Directions >> Transcribe the entries that follow, every word as written, and drop the pictures.

Provided information >>
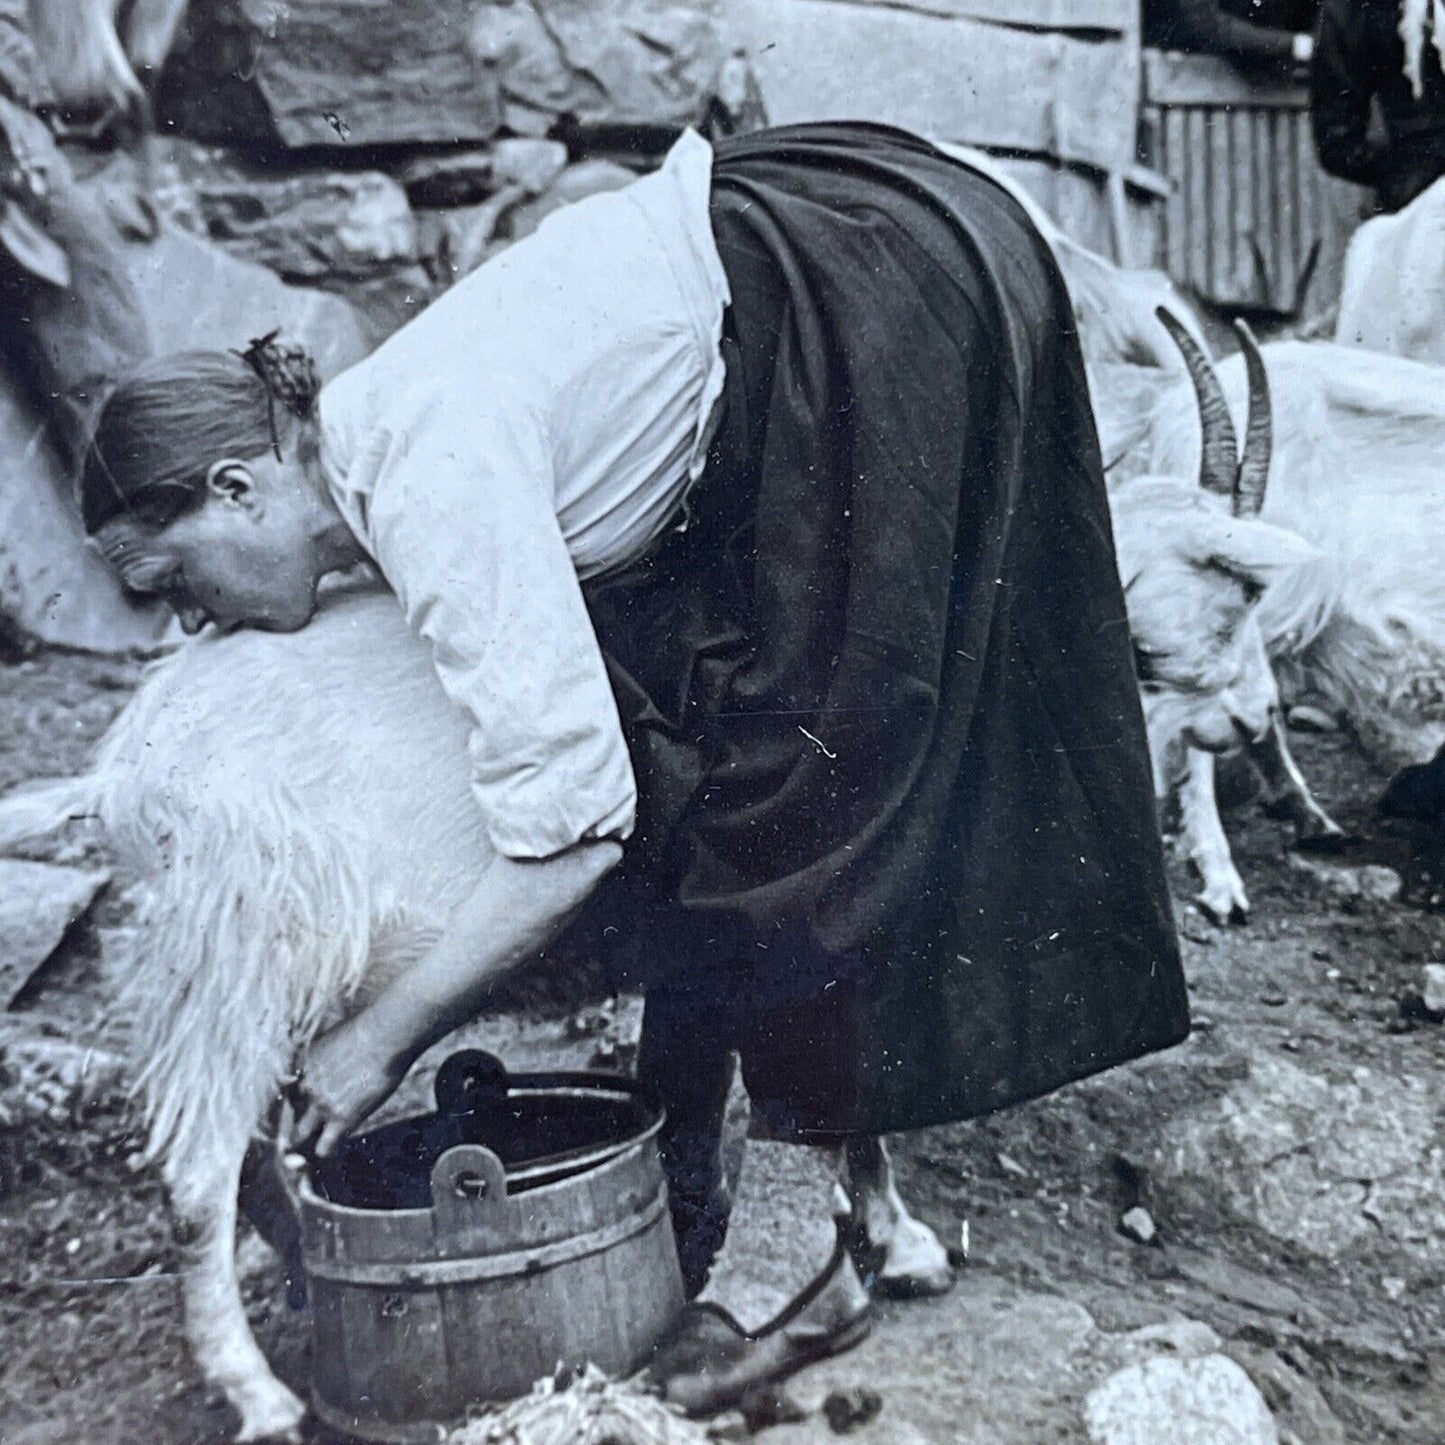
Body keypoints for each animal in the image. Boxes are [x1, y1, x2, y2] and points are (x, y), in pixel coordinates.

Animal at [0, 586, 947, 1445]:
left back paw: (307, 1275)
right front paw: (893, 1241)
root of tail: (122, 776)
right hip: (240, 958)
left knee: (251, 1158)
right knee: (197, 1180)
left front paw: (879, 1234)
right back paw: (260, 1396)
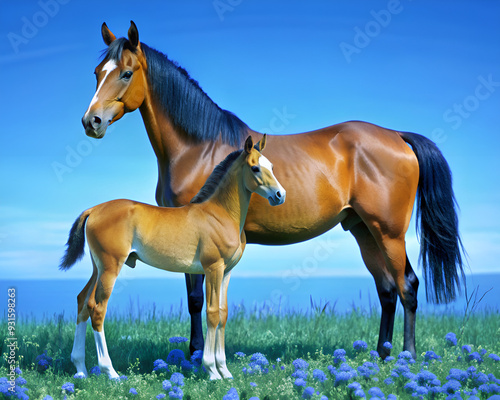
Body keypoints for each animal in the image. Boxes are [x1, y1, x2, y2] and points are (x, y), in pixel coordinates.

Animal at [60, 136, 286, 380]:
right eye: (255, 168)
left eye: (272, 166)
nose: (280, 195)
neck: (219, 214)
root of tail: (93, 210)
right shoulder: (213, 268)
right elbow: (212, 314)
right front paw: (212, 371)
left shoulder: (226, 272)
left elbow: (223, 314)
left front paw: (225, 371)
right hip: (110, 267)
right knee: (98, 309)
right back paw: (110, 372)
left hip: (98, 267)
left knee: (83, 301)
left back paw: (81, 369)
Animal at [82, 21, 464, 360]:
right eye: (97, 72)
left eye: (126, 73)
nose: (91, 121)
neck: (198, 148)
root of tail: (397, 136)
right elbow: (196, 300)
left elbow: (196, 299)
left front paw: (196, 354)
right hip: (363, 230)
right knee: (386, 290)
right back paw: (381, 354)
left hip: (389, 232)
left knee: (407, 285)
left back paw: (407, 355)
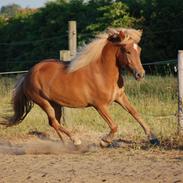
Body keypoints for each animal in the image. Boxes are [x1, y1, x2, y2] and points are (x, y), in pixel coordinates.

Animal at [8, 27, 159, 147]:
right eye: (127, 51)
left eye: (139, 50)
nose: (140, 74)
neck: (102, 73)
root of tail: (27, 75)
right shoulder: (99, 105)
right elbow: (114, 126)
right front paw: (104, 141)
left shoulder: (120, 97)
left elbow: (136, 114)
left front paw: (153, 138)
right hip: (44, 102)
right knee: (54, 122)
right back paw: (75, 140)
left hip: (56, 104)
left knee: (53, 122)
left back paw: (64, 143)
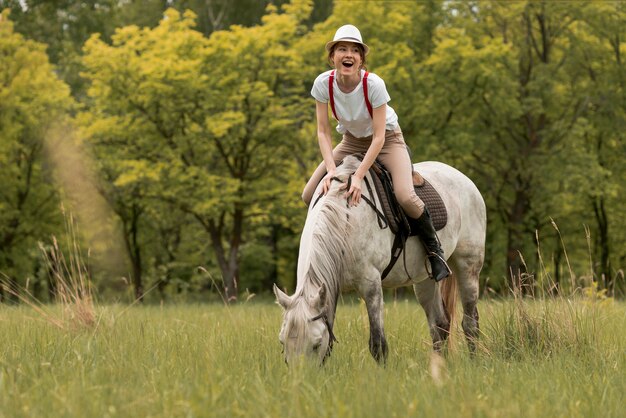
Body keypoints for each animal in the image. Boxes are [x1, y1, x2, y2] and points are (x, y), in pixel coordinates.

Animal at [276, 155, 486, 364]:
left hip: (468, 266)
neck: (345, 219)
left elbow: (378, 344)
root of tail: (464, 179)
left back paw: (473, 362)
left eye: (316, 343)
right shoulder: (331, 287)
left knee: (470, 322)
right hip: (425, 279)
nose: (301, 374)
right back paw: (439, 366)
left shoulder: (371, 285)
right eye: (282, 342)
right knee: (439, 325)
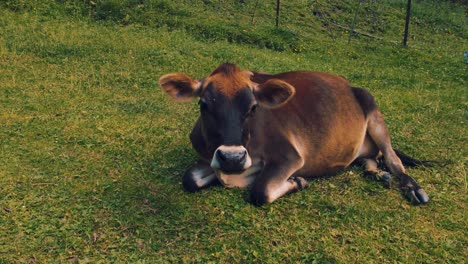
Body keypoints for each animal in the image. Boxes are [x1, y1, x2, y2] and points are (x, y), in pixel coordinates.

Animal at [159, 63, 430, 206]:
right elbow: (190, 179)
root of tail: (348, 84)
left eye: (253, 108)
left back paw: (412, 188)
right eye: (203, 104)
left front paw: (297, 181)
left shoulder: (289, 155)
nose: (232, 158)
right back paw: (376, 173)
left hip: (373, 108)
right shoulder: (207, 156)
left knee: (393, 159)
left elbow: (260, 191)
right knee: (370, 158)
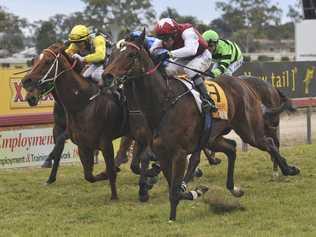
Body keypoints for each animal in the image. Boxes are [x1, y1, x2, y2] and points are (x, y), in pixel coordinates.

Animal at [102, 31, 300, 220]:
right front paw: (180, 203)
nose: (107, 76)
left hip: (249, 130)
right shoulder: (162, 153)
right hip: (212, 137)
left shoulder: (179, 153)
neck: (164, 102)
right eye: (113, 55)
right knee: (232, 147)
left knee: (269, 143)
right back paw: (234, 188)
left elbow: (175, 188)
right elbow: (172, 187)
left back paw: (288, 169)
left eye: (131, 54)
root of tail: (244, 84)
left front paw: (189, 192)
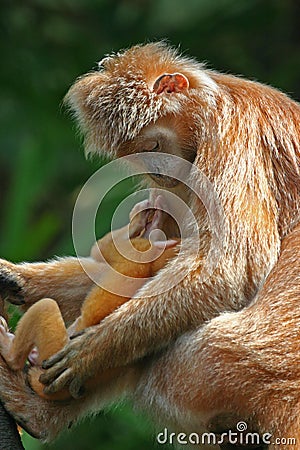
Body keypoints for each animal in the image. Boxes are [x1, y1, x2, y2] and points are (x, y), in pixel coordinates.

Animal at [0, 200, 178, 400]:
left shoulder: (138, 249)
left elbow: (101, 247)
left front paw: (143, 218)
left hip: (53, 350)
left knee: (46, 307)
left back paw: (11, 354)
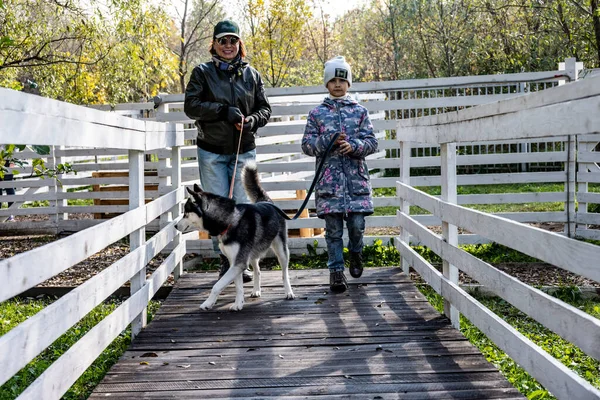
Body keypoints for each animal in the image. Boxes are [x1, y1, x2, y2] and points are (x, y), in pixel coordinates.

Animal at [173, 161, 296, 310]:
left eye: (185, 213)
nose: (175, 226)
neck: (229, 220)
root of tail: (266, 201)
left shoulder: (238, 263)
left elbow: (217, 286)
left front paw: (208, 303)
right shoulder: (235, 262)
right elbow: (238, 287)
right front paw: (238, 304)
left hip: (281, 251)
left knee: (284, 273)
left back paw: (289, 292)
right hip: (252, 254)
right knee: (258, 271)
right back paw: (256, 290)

Exercise result >>
Body keypoints for each animal in the image. Boxes are [x1, y1, x2, y2] and points are (x, y), in pixel coordinates.

Animal at [0, 586, 947, 1445]:
left back paw: (307, 1275)
right front paw: (893, 1241)
root of tail: (122, 776)
right hip: (240, 958)
left knee: (251, 1158)
right knee: (197, 1180)
left front paw: (879, 1234)
right back paw: (260, 1396)
Body keypoints for each animal in the image. Boxes are [x1, y1, x2, y2] and points are (x, y), in pixel coordinates.

Animal at [60, 136, 286, 380]:
right eye: (255, 168)
left eye: (272, 166)
nose: (280, 195)
neck: (219, 214)
root of tail: (93, 210)
right shoulder: (213, 268)
right elbow: (212, 314)
right front paw: (212, 371)
left shoulder: (226, 272)
left elbow: (223, 314)
left front paw: (225, 371)
right hip: (110, 267)
right knee: (98, 309)
right back paw: (110, 372)
left hip: (98, 267)
left knee: (83, 301)
left back paw: (81, 369)
Animal at [82, 21, 464, 360]:
right eye: (97, 72)
left eye: (126, 73)
nose: (91, 121)
neck: (198, 148)
root of tail: (397, 136)
right elbow: (196, 300)
left elbow: (196, 299)
left front paw: (196, 354)
right hip: (363, 230)
right knee: (386, 290)
right back paw: (381, 354)
left hip: (389, 232)
left knee: (407, 285)
left back paw: (407, 355)
Body keypoints for each animal in the image. Boxes are [x1, y1, x2, y2] and points are (x, y), in pixel coordinates.

Animal at [8, 27, 159, 147]:
right eye: (127, 51)
left eye: (139, 50)
nose: (140, 74)
neck: (102, 73)
root of tail: (27, 75)
right shoulder: (99, 105)
right elbow: (114, 126)
right front paw: (104, 141)
left shoulder: (120, 97)
left elbow: (136, 114)
left front paw: (153, 138)
right hip: (44, 102)
right knee: (54, 122)
right back paw: (75, 140)
left hip: (56, 104)
left knee: (53, 122)
left back paw: (64, 143)
Body keypoints for each animal in the image. Boxes are [x1, y1, x2, y2] and points are (x, y), in pixel coordinates.

Animal at [276, 155, 486, 364]:
left hip: (468, 266)
neck: (345, 219)
left elbow: (378, 344)
root of tail: (464, 179)
left back paw: (473, 362)
left eye: (316, 343)
right shoulder: (331, 287)
left knee: (470, 322)
right hip: (425, 279)
nose: (301, 374)
right back paw: (439, 366)
left shoulder: (371, 285)
right eye: (282, 342)
right knee: (439, 325)
Body keypoints for each animal in the image. Boxes are [x1, y1, x2, y2] and points are (x, y), in pixel coordinates.

Animal at [159, 63, 430, 206]:
right elbow: (190, 179)
root of tail: (348, 84)
left eye: (253, 108)
left back paw: (412, 188)
right eye: (203, 104)
left front paw: (297, 181)
left shoulder: (289, 155)
nose: (232, 158)
right back paw: (376, 173)
left hip: (373, 108)
right shoulder: (207, 156)
left knee: (393, 159)
left elbow: (260, 191)
right knee: (370, 158)
Body keypoints for each animal in the image. Boxes are [x1, y1, x2, y2] and points are (x, y), in pixel coordinates.

Animal at [102, 31, 300, 220]:
right front paw: (180, 203)
nose: (107, 76)
left hip: (249, 130)
right shoulder: (162, 153)
right hip: (212, 137)
left shoulder: (179, 153)
neck: (164, 102)
right eye: (113, 55)
right knee: (232, 147)
left knee: (269, 143)
right back paw: (234, 188)
left elbow: (175, 188)
right elbow: (172, 187)
left back paw: (288, 169)
left eye: (131, 54)
root of tail: (244, 84)
left front paw: (189, 192)
Body keypoints for each animal in the image. Boxes are [x1, y1, x2, y2] and points are (x, y), in pixel coordinates.

Animal at [0, 200, 178, 400]:
left shoulder: (138, 249)
left elbow: (101, 247)
left front paw: (143, 218)
left hip: (53, 350)
left knee: (46, 307)
left back paw: (11, 354)
Body keypoints for each animal in the image. Boxes are [x1, y1, x2, y2] and points are (x, y), in pixel coordinates.

Animal at [173, 161, 296, 310]:
left eye: (185, 213)
nose: (175, 226)
neck: (229, 220)
root of tail: (266, 201)
left shoulder: (238, 263)
left elbow: (217, 286)
left front paw: (208, 303)
right shoulder: (235, 262)
right elbow: (238, 287)
right front paw: (238, 304)
left hip: (281, 251)
left knee: (284, 273)
left back paw: (289, 292)
right hip: (252, 254)
right knee: (258, 271)
right back paw: (256, 290)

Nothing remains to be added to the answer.